**Source data:**

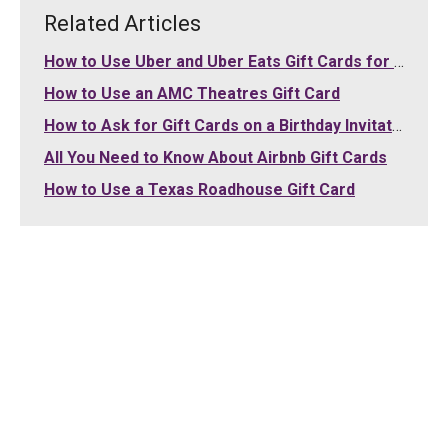
Related Articles
How to Use Uber and Uber Eats Gift Cards for Your Purchases
How to Use an AMC Theatres Gift Card
How to Ask for Gift Cards on a Birthday Invitation
All You Need to Know About Airbnb Gift Cards
How to Use a Texas Roadhouse Gift Card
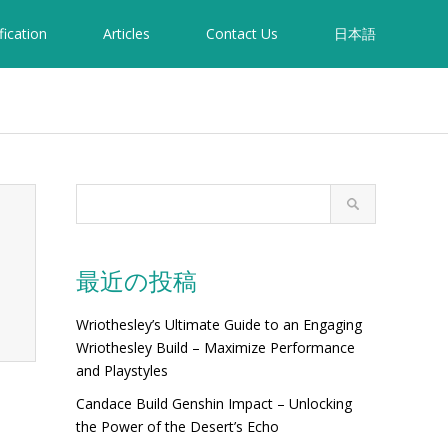
fication
Articles
Contact Us
日本語
最近の投稿
Wriothesley’s Ultimate Guide to an Engaging
Wriothesley Build – Maximize Performance
and Playstyles
Candace Build Genshin Impact – Unlocking
the Power of the Desert’s Echo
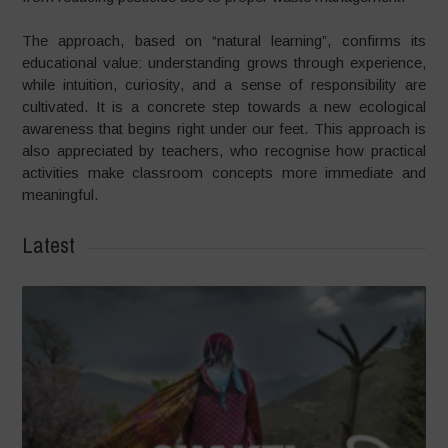
The approach, based on “natural learning”, confirms its
educational value: understanding grows through experience,
while intuition, curiosity, and a sense of responsibility are
cultivated. It is a concrete step towards a new ecological
awareness that begins right under our feet. This approach is
also appreciated by teachers, who recognise how practical
activities make classroom concepts more immediate and
meaningful.
Latest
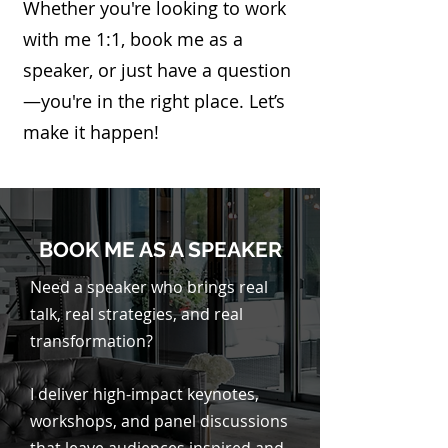
Whether you're looking to work
with me 1:1, book me as a
speaker, or just have a question
—you're in the right place. Let’s
make it happen!
BOOK ME AS A SPEAKER
Need a speaker who brings real
talk, real strategies, and real
transformation?
I deliver high-impact keynotes,
workshops, and panel discussions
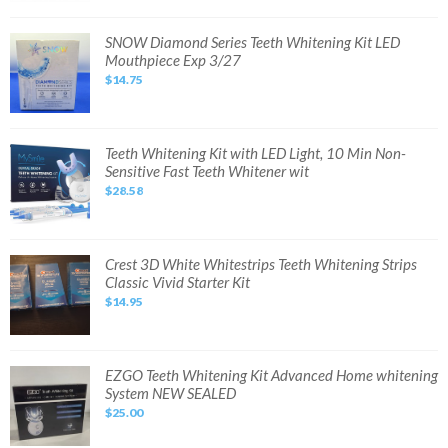
Bleaching
Kit
with
SNOW
SNOW Diamond Series Teeth Whitening Kit LED
LED
Diamond
Mouthpiece Exp 3/27
Light
Series
Tray
Teeth
$14.75
Whitening
Kit
LED
Mouthpiece
Exp
3/27
Teeth
Teeth Whitening Kit with LED Light, 10 Min Non-
Whitening
Sensitive Fast Teeth Whitener wit
Kit
with
$28.58
LED
Light,
10
Min
Non-
Sensitive
Crest
Crest 3D White Whitestrips Teeth Whitening Strips
Fast
3D
Classic Vivid Starter Kit
Teeth
White
Whitener
Whitestrips
$14.95
wit
Teeth
Whitening
Strips
Classic
Vivid
Starter
EZGO
EZGO Teeth Whitening Kit Advanced Home whitening
Kit
Teeth
System NEW SEALED
Whitening
Kit
$25.00
Advanced
Home
whitening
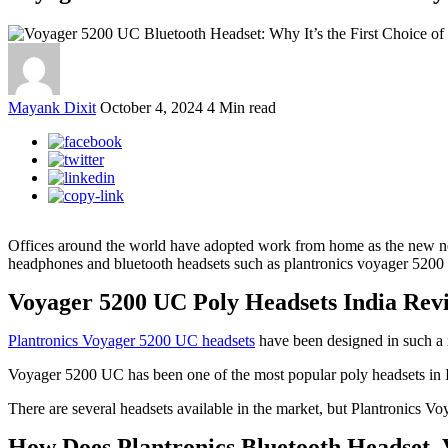
Mayank Dixit
October 4, 2024
4 Min read
Offices around the world have adopted work from home as the new norm
headphones and bluetooth headsets such as plantronics voyager 5200 
Voyager 5200 UC Poly Headsets India Revi
Plantronics Voyager 5200 UC headsets
have been designed in such a ma
Voyager 5200 UC has been one of the most popular poly headsets in In
There are several headsets available in the market, but Plantronics Vo
How Does Plantronics Bluetooth Headset 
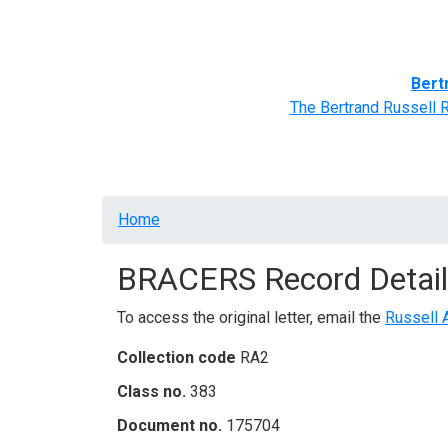
Home
BRACERS' Correspondents
Advance
Bert
The Bertrand Russell 
Breadcrumb
Home
BRACERS Record Detail
To access the original letter, email the
Russell 
Collection code
RA2
Class no.
383
Document no.
175704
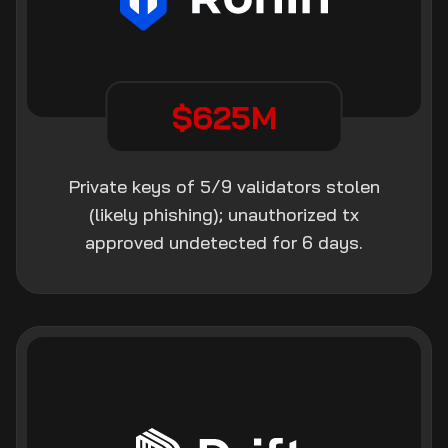
$625M
Private keys of 5/9 validators stolen
(likely phishing); unauthorized tx
approved undetected for 6 days.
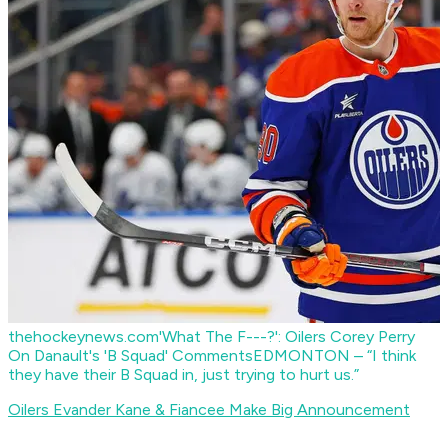
thehockeynews.com
'What The F---?': Oilers Corey Perry
On Danault's 'B Squad' Comments
EDMONTON – “I think
they have their B Squad in, just trying to hurt us.”
Oilers Evander Kane & Fiancee Make Big Announcement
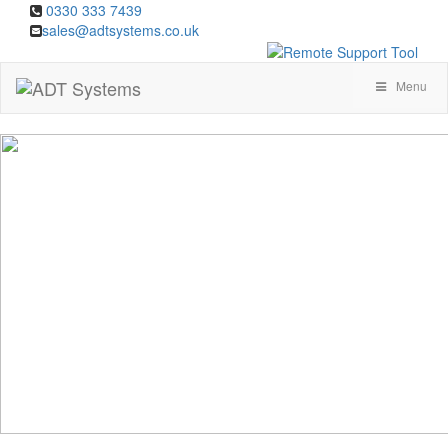
0330 333 7439
sales@adtsystems.co.uk
Menu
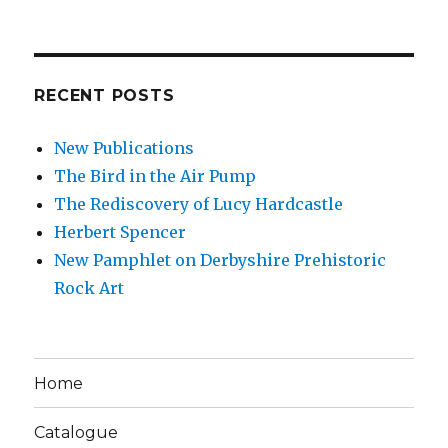
RECENT POSTS
New Publications
The Bird in the Air Pump
The Rediscovery of Lucy Hardcastle
Herbert Spencer
New Pamphlet on Derbyshire Prehistoric
Rock Art
Home
Catalogue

**Description of the task:**
Rewrite the text of the data above, leaving out the pictures and changing every "Teeth" to "Tooth" while keeping all other text unchanged.

**Result for this exercise:**
Related Articles
How to Use Uber and Uber Eats Gift Cards for Your Purchases
How to Use an AMC Theatres Gift Card
How to Ask for Gift Cards on a Birthday Invitation
All You Need to Know About Airbnb Gift Cards
How to Use a Texas Roadhouse Gift Card
fication
Articles
Contact Us
日本語
最近の投稿
Wriothesley’s Ultimate Guide to an Engaging
Wriothesley Build – Maximize Performance
and Playstyles
Candace Build Genshin Impact – Unlocking
the Power of the Desert’s Echo
The approach, based on “natural learning”, confirms its
educational value: understanding grows through experience,
while intuition, curiosity, and a sense of responsibility are
cultivated. It is a concrete step towards a new ecological
awareness that begins right under our feet. This approach is
also appreciated by teachers, who recognise how practical
activities make classroom concepts more immediate and
meaningful.
Latest
Whether you're looking to work
with me 1:1, book me as a
speaker, or just have a question
—you're in the right place. Let’s
make it happen!
BOOK ME AS A SPEAKER
Need a speaker who brings real
talk, real strategies, and real
transformation?
I deliver high-impact keynotes,
workshops, and panel discussions
Bleaching
Kit
with
SNOW
SNOW Diamond Series Tooth Whitening Kit LED
LED
Diamond
Mouthpiece Exp 3/27
Light
Series
Tray
Tooth
$14.75
Whitening
Kit
LED
Mouthpiece
Exp
3/27
Tooth
Tooth Whitening Kit with LED Light, 10 Min Non-
Whitening
Sensitive Fast Tooth Whitener wit
Kit
with
$28.58
LED
Light,
10
Min
Non-
Sensitive
Crest
Crest 3D White Whitestrips Tooth Whitening Strips
Fast
3D
Classic Vivid Starter Kit
Tooth
White
Whitener
Whitestrips
$14.95
wit
Tooth
Whitening
Strips
Classic
Vivid
Starter
EZGO
EZGO Tooth Whitening Kit Advanced Home whitening
Kit
Tooth
System NEW SEALED
Whitening
Kit
$25.00
Advanced
Home
whitening
Mayank Dixit
October 4, 2024
4 Min read
Offices around the world have adopted work from home as the new norm
headphones and bluetooth headsets such as plantronics voyager 5200 
Voyager 5200 UC Poly Headsets India Revi
Plantronics Voyager 5200 UC headsets
have been designed in such a ma
Voyager 5200 UC has been one of the most popular poly headsets in In
There are several headsets available in the market, but Plantronics Vo
How Does Plantronics Bluetooth Headset 
Home
BRACERS' Correspondents
Advance
Bert
The Bertrand Russell 
Breadcrumb
Home
BRACERS Record Detail
To access the original letter, email the
Russell 
Collection code
RA2
Class no.
383
Document no.
175704
$625M
Private keys of 5/9 validators stolen
(likely phishing); unauthorized tx
approved undetected for 6 days.
thehockeynews.com
'What The F---?': Oilers Corey Perry
On Danault's 'B Squad' Comments
EDMONTON – “I think
they have their B Squad in, just trying to hurt us.”
Oilers Evander Kane & Fiancee Make Big Announcement
0330 333 7439
sales@adtsystems.co.uk
Menu
RECENT POSTS
New Publications
The Bird in the Air Pump
The Rediscovery of Lucy Hardcastle
Herbert Spencer
New Pamphlet on Derbyshire Prehistoric
Rock Art
Home
Catalogue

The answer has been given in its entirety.